Ertesi gün ayıldığımda düşünüyorum:

Bir arkadaşımın babası, “çamurdan yürürseniz paçalarınız çamurlanır” demişti. Vay be! Adamın lafına geldik mi? Ne vardı o kadar içecek? Bak nasıl da kovdular seni mekandan, diyorum kendime. Bu konuyu da böyle bayağı devlet meselesine çevirmiştim.

Ders Çıkarmak mı? Geç O İşi! Adeta Enerji Patlaması Yaşıyorum (Manik Dönem)
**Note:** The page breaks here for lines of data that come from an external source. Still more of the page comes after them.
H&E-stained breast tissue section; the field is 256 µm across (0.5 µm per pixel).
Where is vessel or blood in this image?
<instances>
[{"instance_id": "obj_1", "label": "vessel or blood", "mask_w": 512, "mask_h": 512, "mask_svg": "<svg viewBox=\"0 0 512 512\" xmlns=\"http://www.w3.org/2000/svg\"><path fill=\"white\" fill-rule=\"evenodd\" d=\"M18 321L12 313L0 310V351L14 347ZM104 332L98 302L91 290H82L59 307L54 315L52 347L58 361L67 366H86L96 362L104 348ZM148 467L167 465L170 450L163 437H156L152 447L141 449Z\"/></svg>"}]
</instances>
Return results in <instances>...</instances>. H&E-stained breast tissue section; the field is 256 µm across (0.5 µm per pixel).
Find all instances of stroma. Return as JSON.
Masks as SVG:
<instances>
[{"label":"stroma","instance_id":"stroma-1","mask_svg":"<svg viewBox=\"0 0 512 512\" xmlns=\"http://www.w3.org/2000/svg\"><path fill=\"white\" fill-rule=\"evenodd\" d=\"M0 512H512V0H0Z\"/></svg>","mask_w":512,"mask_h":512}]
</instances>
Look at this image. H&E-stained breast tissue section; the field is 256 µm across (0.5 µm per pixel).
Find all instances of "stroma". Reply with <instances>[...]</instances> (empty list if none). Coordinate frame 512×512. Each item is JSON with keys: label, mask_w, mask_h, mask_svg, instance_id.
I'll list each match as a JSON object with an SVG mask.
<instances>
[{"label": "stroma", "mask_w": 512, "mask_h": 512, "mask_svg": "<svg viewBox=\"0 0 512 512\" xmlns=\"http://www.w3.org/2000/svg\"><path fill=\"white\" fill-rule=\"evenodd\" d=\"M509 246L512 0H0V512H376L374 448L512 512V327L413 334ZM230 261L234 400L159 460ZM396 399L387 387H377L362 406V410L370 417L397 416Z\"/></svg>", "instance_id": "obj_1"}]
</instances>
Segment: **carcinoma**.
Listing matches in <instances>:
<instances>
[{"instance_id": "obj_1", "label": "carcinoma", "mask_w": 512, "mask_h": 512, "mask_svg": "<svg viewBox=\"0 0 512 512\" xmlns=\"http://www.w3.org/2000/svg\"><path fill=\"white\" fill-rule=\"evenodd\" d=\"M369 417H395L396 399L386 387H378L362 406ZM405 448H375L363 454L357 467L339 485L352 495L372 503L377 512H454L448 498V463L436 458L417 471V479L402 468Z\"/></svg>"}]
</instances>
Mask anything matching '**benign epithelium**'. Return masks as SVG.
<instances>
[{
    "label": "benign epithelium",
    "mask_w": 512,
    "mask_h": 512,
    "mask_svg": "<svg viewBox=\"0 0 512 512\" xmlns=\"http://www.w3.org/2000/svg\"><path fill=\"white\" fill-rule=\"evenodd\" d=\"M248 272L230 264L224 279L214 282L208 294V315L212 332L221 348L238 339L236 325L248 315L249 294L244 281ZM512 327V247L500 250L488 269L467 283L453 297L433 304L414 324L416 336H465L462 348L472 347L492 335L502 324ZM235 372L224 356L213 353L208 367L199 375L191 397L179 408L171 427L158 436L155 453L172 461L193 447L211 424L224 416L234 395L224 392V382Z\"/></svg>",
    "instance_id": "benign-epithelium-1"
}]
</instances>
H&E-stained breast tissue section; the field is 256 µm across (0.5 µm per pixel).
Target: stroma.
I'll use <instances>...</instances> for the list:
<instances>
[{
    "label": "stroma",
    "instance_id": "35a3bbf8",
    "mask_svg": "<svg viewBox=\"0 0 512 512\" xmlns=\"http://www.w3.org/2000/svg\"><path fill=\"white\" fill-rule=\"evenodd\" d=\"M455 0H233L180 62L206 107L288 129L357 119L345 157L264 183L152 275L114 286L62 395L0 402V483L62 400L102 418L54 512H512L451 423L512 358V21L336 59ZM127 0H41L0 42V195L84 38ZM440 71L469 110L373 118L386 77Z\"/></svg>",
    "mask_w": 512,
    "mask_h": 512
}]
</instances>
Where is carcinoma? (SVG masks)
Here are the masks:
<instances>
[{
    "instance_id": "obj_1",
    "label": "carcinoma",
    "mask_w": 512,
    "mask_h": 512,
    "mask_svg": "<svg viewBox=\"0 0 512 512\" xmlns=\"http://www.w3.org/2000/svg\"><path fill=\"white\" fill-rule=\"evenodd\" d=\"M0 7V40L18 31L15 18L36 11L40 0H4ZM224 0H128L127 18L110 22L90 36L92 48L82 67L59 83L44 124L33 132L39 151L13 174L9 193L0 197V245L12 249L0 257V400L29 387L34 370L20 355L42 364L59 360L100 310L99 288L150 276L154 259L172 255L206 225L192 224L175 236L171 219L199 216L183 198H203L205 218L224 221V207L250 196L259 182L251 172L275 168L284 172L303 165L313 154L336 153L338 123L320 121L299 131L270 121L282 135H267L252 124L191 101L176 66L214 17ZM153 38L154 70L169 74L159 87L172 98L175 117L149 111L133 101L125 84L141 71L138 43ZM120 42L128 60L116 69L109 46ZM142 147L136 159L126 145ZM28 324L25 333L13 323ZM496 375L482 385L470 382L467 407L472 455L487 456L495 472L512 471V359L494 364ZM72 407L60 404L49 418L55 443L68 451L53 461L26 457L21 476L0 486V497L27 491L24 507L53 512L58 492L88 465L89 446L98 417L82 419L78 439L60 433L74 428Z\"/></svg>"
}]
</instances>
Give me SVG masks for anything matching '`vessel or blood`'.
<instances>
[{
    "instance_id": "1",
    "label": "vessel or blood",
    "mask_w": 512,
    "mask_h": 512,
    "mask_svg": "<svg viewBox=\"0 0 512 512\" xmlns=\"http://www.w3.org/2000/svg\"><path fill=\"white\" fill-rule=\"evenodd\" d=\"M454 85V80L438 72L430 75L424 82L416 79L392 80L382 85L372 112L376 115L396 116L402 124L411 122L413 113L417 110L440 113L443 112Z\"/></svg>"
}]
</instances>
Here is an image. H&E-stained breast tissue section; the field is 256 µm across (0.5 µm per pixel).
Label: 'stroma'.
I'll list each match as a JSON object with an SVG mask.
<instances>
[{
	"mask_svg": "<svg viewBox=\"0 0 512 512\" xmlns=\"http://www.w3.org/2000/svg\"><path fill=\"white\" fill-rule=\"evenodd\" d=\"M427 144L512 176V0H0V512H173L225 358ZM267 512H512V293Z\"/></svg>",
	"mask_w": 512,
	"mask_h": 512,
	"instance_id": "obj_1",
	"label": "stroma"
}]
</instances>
Ertesi gün yine dürtülerimin peşindeyim. Ne haltlar karıştırıyorum saymakla bitmez. Tabii ne yaparsam yapayım, haz vericileri eksik etmiyorum. Benim için haz vericilerin neler olduğunu “Mutlu Eden Şeyler” başlıklı yazımda paylaşmıştım. Alkol, sigara çeşitleri vs işte…

Enteresan olan, sabahları 06:00’da yataktan çıkmamı gerektiren bir işim olmasına rağmen bu tempoya ayak uydurabiliyor olmam. Bu da bipolar duygu durum bozukluğu olan insanlardaki manik dönem özelliklerinden biridir. Enerjiniz kolay kolay bitmez.

Tabii bir yere kadar…

Bir süre sonra bedenim yorgun düşünce sabahları uyanamaz oldum. İki hafta boyunca her gün istikrarlı bir şekilde işe geç kaldım. İş verenler beni sessiz sessiz seyrediyor o sıralar.

Çünkü evimi terk etmişim, psikoterapileri sıklaştırmışım. Bir sorun olduğunu biliyorlar ve üzerime gelmiyorlar.

Tabii o da bir yere kadar…

Bir gün çekiyorlar beni kenara:

Miskin adam, bak seni seviyoruz ama ayıp oluyor böyle her gün her gün mesaiye takmalar. Tamam, zor bir dönemdesin, eyvallah ama hayattaki sorumlulukların devam ediyor…

Kısacası, “başlatma psikolojine” diyorlar işte.

Haydaa!

Ama ben uyarılmaya da alışık değilim, neler oluyor böyle! Üst üste yaşadığım bu alışık olmadığım hadiseler beni psikolojik olarak bir hayli yoruyor. Ee, itlik – hergelelik yapmanın da bir bedeli olacak demiştik ya! Heh işte, o bedelleri ödüyorum.

Psikiyatrım bakıyor bu iş böyle olmayacak, bana bir ilaç reçete ediyor. İlacı görseniz, boncuk kadar bir şey ama adamı bir bayıltıyor ki sormayın.

İlacı düzenli kullanınca bir süre ne çok hareketli ne de çok yılgın olmadan stabil yaşadım. Galiba manik dönem de şimdilik geçti ama ben ilacı kullanmaya devam ediyorum. 1 hafta öncesine kadar devam ediyordum yani. Manik dönem geçince fazla uyuşuk olmaya başladım. Şöyle biraz ara vereyim de canlanayım dedim.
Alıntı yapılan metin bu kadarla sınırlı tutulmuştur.